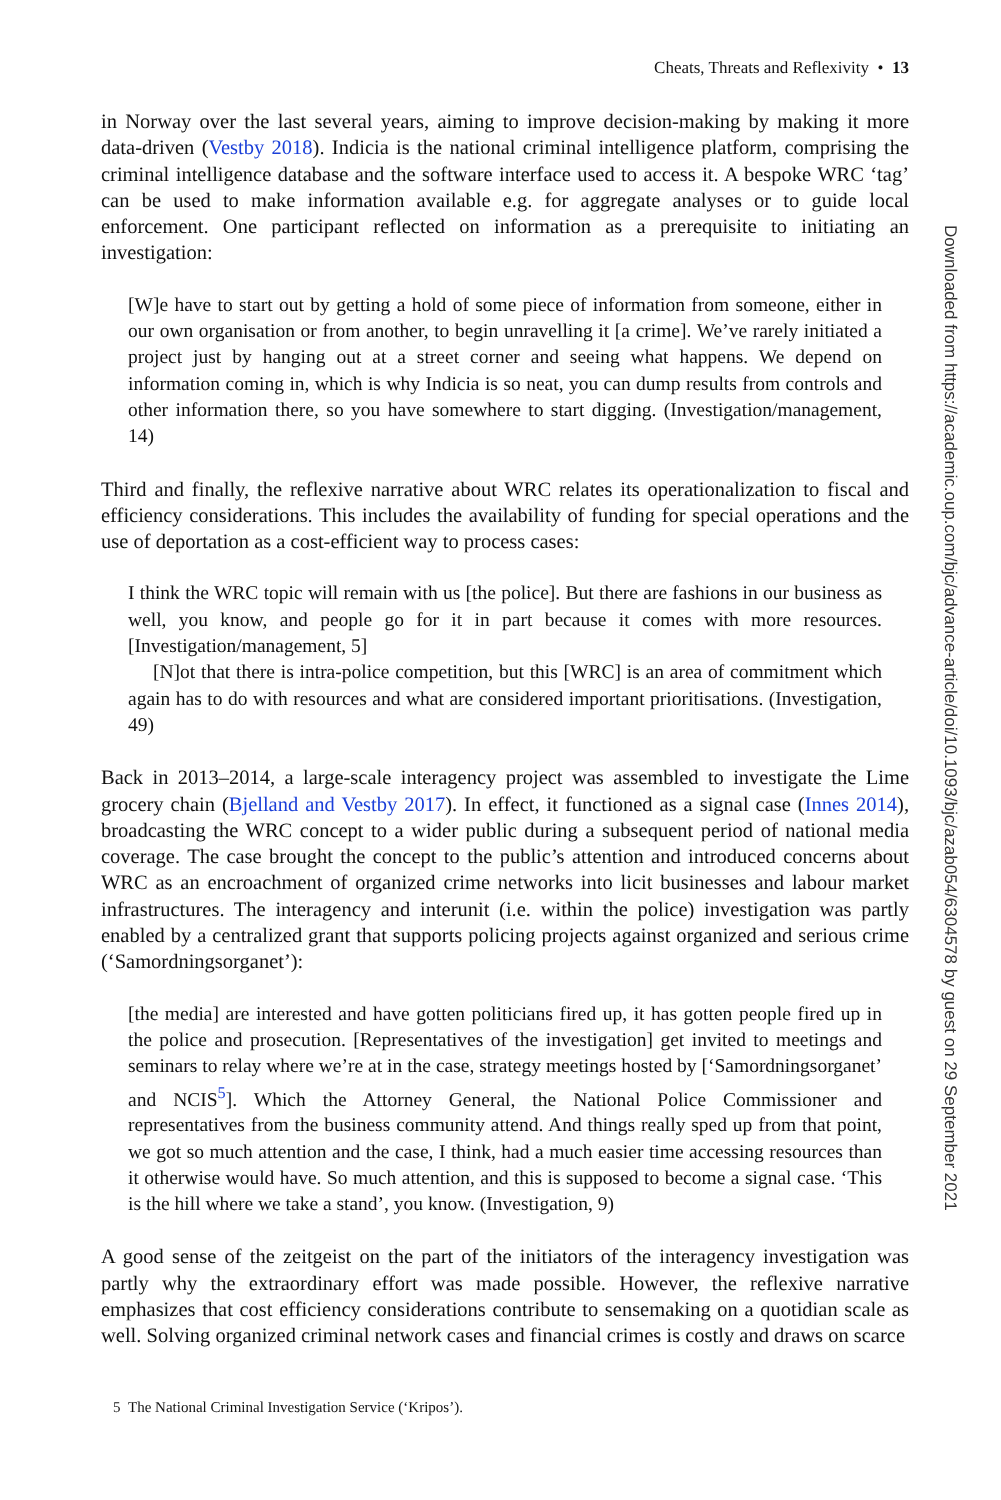Cheats, Threats and Reflexivity • 13
in Norway over the last several years, aiming to improve decision-making by making it more data-driven (Vestby 2018). Indicia is the national criminal intelligence platform, comprising the criminal intelligence database and the software interface used to access it. A bespoke WRC ‘tag’ can be used to make information available e.g. for aggregate analyses or to guide local enforcement. One participant reflected on information as a prerequisite to initiating an investigation:
[W]e have to start out by getting a hold of some piece of information from someone, either in our own organisation or from another, to begin unravelling it [a crime]. We’ve rarely initiated a project just by hanging out at a street corner and seeing what happens. We depend on information coming in, which is why Indicia is so neat, you can dump results from controls and other information there, so you have somewhere to start digging. (Investigation/management, 14)
Third and finally, the reflexive narrative about WRC relates its operationalization to fiscal and efficiency considerations. This includes the availability of funding for special operations and the use of deportation as a cost-efficient way to process cases:
I think the WRC topic will remain with us [the police]. But there are fashions in our business as well, you know, and people go for it in part because it comes with more resources. [Investigation/management, 5]
[N]ot that there is intra-police competition, but this [WRC] is an area of commitment which again has to do with resources and what are considered important prioritisations. (Investigation, 49)
Back in 2013–2014, a large-scale interagency project was assembled to investigate the Lime grocery chain (Bjelland and Vestby 2017). In effect, it functioned as a signal case (Innes 2014), broadcasting the WRC concept to a wider public during a subsequent period of national media coverage. The case brought the concept to the public’s attention and introduced concerns about WRC as an encroachment of organized crime networks into licit businesses and labour market infrastructures. The interagency and interunit (i.e. within the police) investigation was partly enabled by a centralized grant that supports policing projects against organized and serious crime (‘Samordningsorganet’):
[the media] are interested and have gotten politicians fired up, it has gotten people fired up in the police and prosecution. [Representatives of the investigation] get invited to meetings and seminars to relay where we’re at in the case, strategy meetings hosted by [‘Samordningsorganet’ and NCIS<sup>5</sup>]. Which the Attorney General, the National Police Commissioner and representatives from the business community attend. And things really sped up from that point, we got so much attention and the case, I think, had a much easier time accessing resources than it otherwise would have. So much attention, and this is supposed to become a signal case. ‘This is the hill where we take a stand’, you know. (Investigation, 9)
A good sense of the zeitgeist on the part of the initiators of the interagency investigation was partly why the extraordinary effort was made possible. However, the reflexive narrative emphasizes that cost efficiency considerations contribute to sensemaking on a quotidian scale as well. Solving organized criminal network cases and financial crimes is costly and draws on scarce
5 The National Criminal Investigation Service (‘Kripos’).
Downloaded from https://academic.oup.com/bjc/advance-article/doi/10.1093/bjc/azab054/6304578 by guest on 29 September 2021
★ ★ ★ ★ ★ ★ ★
**WHAT NEEDS TO BE DONE**
Repeat the listing above verbatim, but exclude the pictures it contains.

**SOLUTION TO THE EXERCISE**
Cheats, Threats and Reflexivity • 13
in Norway over the last several years, aiming to improve decision-making by making it more data-driven (Vestby 2018). Indicia is the national criminal intelligence platform, comprising the criminal intelligence database and the software interface used to access it. A bespoke WRC ‘tag’ can be used to make information available e.g. for aggregate analyses or to guide local enforcement. One participant reflected on information as a prerequisite to initiating an investigation:
[W]e have to start out by getting a hold of some piece of information from someone, either in our own organisation or from another, to begin unravelling it [a crime]. We’ve rarely initiated a project just by hanging out at a street corner and seeing what happens. We depend on information coming in, which is why Indicia is so neat, you can dump results from controls and other information there, so you have somewhere to start digging. (Investigation/management, 14)
Third and finally, the reflexive narrative about WRC relates its operationalization to fiscal and efficiency considerations. This includes the availability of funding for special operations and the use of deportation as a cost-efficient way to process cases:
I think the WRC topic will remain with us [the police]. But there are fashions in our business as well, you know, and people go for it in part because it comes with more resources. [Investigation/management, 5]
[N]ot that there is intra-police competition, but this [WRC] is an area of commitment which again has to do with resources and what are considered important prioritisations. (Investigation, 49)
Back in 2013–2014, a large-scale interagency project was assembled to investigate the Lime grocery chain (Bjelland and Vestby 2017). In effect, it functioned as a signal case (Innes 2014), broadcasting the WRC concept to a wider public during a subsequent period of national media coverage. The case brought the concept to the public’s attention and introduced concerns about WRC as an encroachment of organized crime networks into licit businesses and labour market infrastructures. The interagency and interunit (i.e. within the police) investigation was partly enabled by a centralized grant that supports policing projects against organized and serious crime (‘Samordningsorganet’):
[the media] are interested and have gotten politicians fired up, it has gotten people fired up in the police and prosecution. [Representatives of the investigation] get invited to meetings and seminars to relay where we’re at in the case, strategy meetings hosted by [‘Samordningsorganet’ and NCIS<sup>5</sup>]. Which the Attorney General, the National Police Commissioner and representatives from the business community attend. And things really sped up from that point, we got so much attention and the case, I think, had a much easier time accessing resources than it otherwise would have. So much attention, and this is supposed to become a signal case. ‘This is the hill where we take a stand’, you know. (Investigation, 9)
A good sense of the zeitgeist on the part of the initiators of the interagency investigation was partly why the extraordinary effort was made possible. However, the reflexive narrative emphasizes that cost efficiency considerations contribute to sensemaking on a quotidian scale as well. Solving organized criminal network cases and financial crimes is costly and draws on scarce
5 The National Criminal Investigation Service (‘Kripos’).
Downloaded from https://academic.oup.com/bjc/advance-article/doi/10.1093/bjc/azab054/6304578 by guest on 29 September 2021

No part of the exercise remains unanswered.